Leaders and companies need to commit to actions that go a long way in retaining their people — listening, building trust, and leading with empathy, flexibility, and fairness."
Beyond management trust, issues like connectivity, networking problems, and security all need to be solved for hybrid work to be a success.
Seven out of 10 (70 per cent) respondents believe having connectivity issues regularly is career-limiting for remote workers. As a result, 87per cent say networking infrastructure is essential for a seamless working from home experience.
But security is still a concern with Proofpoint saying that 44 per cent of chief information security officers (CISOs) in Singapore are seeing more targeted attacks in 2022 since enabling widespread remote working.
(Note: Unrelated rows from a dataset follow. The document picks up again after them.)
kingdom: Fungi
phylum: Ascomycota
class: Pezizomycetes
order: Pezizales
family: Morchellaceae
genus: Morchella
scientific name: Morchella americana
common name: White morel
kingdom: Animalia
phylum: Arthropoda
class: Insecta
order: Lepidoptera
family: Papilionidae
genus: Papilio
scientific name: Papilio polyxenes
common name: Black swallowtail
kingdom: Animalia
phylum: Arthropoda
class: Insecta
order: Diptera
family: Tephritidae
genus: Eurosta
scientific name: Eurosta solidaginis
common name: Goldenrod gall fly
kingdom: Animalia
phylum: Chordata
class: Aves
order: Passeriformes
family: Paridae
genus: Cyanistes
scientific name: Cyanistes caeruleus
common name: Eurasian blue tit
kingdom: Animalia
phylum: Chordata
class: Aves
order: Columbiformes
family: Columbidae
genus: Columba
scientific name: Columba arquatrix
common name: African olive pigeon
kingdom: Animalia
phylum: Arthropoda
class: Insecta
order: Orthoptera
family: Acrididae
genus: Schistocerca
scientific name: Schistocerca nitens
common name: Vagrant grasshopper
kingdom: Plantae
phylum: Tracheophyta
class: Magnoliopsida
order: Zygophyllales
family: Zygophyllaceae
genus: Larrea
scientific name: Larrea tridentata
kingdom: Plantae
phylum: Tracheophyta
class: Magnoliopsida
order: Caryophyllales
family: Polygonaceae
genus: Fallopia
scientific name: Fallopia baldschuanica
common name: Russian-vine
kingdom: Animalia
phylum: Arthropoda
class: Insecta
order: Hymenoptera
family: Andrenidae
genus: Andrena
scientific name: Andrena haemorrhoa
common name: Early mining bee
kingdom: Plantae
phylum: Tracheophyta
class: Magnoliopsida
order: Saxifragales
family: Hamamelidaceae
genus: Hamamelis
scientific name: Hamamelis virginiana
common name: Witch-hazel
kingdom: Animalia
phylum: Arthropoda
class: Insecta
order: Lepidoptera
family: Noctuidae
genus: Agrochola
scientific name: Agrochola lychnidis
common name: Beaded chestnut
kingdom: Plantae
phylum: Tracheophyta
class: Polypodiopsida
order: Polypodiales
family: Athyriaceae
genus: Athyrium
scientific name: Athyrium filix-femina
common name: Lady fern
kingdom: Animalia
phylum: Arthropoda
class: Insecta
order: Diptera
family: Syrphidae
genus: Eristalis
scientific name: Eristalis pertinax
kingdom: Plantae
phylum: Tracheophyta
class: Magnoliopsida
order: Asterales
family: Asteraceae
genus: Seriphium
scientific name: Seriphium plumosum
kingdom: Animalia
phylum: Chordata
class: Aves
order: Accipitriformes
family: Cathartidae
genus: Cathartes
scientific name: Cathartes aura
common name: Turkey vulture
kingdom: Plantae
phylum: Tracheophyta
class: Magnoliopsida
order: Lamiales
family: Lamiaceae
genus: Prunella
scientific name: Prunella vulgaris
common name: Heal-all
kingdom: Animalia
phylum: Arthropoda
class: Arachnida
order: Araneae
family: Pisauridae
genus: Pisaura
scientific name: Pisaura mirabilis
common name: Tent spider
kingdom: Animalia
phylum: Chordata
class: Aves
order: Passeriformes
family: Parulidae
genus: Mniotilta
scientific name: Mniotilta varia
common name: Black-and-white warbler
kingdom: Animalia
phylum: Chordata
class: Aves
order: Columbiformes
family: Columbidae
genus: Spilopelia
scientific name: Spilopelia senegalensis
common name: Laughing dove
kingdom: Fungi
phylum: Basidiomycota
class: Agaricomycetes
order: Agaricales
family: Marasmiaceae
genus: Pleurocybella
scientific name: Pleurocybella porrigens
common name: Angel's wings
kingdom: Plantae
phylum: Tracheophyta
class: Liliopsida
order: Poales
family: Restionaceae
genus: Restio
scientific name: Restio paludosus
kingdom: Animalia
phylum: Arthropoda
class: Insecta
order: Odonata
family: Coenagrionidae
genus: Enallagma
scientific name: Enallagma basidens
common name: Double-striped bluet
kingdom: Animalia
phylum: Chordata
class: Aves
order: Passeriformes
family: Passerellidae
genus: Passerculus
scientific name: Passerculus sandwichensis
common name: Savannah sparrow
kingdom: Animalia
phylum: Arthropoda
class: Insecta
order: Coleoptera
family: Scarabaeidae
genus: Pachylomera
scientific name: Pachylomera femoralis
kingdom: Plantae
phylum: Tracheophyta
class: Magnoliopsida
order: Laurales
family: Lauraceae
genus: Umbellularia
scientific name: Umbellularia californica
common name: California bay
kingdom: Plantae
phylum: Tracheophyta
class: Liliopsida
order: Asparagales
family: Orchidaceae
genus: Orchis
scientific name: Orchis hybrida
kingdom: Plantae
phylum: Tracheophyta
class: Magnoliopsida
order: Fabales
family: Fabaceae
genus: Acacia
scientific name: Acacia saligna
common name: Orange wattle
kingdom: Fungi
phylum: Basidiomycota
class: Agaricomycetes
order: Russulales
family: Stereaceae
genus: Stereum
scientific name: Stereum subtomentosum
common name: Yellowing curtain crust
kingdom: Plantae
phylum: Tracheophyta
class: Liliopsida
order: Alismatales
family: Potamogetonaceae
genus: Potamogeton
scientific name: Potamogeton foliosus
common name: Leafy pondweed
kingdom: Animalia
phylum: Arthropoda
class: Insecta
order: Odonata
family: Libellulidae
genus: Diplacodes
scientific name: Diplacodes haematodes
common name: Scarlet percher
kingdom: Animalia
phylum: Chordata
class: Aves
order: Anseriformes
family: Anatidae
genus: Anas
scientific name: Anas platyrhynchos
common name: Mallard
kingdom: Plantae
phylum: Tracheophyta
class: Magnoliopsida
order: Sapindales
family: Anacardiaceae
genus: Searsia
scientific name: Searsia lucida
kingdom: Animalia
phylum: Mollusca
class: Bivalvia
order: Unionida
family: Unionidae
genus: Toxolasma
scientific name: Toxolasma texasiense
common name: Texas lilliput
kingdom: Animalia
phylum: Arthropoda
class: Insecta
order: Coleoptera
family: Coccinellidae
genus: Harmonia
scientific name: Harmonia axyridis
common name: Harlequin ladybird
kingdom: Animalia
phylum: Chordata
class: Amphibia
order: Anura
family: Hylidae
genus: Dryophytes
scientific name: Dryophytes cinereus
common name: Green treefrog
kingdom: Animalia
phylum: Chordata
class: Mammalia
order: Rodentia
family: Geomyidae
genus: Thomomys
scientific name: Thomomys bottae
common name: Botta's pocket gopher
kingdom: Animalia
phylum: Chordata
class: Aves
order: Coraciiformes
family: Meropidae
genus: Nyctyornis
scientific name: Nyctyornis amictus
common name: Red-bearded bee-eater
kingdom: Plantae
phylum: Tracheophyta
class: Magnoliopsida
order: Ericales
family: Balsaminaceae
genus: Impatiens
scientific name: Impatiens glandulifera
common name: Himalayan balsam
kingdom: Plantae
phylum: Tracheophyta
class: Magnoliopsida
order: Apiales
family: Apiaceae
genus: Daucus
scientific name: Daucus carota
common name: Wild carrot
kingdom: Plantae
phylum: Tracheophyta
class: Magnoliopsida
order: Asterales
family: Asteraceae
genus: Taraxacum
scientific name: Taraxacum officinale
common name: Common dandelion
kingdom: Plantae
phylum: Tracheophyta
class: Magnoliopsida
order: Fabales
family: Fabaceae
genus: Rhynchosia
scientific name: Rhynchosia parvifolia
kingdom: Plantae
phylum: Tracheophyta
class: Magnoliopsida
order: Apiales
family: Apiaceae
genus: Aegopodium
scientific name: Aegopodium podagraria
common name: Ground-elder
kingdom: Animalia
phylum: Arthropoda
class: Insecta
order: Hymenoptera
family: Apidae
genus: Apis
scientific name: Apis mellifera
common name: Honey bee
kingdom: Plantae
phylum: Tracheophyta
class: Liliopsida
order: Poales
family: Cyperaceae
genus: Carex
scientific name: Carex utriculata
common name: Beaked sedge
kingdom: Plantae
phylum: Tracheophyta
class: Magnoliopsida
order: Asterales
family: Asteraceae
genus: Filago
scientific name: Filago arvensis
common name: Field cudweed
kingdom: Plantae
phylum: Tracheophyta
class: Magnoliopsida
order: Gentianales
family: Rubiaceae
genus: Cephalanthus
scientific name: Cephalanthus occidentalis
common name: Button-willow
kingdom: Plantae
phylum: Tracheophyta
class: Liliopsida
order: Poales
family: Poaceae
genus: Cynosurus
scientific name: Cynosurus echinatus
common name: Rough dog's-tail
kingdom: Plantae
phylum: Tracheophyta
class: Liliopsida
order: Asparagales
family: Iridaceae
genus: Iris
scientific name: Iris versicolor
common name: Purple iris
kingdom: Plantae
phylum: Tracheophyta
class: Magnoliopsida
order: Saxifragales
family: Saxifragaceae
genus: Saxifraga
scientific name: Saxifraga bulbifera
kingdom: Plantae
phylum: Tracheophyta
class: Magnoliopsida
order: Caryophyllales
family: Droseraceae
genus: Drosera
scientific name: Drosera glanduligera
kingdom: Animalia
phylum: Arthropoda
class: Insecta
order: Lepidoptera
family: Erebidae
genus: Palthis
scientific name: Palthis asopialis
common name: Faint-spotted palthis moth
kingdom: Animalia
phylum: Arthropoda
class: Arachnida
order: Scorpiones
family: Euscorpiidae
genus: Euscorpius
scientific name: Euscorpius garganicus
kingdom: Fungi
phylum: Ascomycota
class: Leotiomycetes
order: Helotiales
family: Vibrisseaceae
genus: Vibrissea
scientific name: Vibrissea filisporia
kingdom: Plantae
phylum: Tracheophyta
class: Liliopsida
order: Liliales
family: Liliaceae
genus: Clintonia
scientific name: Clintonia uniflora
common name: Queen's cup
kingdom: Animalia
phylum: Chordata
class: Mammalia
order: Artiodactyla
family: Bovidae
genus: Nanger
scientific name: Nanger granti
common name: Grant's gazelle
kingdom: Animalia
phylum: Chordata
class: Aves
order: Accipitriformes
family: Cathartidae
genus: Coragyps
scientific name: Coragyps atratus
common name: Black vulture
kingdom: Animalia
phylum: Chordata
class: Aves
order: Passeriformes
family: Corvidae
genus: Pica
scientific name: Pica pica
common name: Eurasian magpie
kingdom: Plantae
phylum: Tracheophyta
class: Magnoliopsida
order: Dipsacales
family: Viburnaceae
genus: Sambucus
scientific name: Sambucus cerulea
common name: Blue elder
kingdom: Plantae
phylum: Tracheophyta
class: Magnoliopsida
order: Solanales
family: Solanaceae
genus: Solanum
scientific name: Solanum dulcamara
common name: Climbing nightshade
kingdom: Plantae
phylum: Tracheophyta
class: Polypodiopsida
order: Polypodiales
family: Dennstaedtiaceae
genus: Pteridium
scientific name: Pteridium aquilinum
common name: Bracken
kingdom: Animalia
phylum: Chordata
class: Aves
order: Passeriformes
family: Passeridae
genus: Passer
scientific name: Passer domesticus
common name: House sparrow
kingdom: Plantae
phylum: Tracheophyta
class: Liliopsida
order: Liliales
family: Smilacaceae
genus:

According to their latest 2022 Voice of the CISO report, CISOs in Singapore see cloud account compromise (e.g. Microsoft 365, Google Workspaces) as the second most significant threat targeting their organisation, with the adoption of hybrid working policies the more significant threat.
Even with a reported improvement in cyber preparedness, employee security awareness, and frequency of cyber training, 64 per cent of CISOs in Singapore have a higher risk perception of an imminent attack.
Ransomware is at the top of the threat list with 52 per cent of CISOs in Singapore revealing they had purchased cyber insurance and 48 per cent focusing on prevention over detection and response strategies.
Despite the rising stakes, however, a concerning 56 per cent of CISOs in Singapore admit they have no ransom payment policy in place.
Support from management into getting things working can ease concerns over hybrid working. And empowering workers with the right technology to enable hybrid work is critical to its long-term success.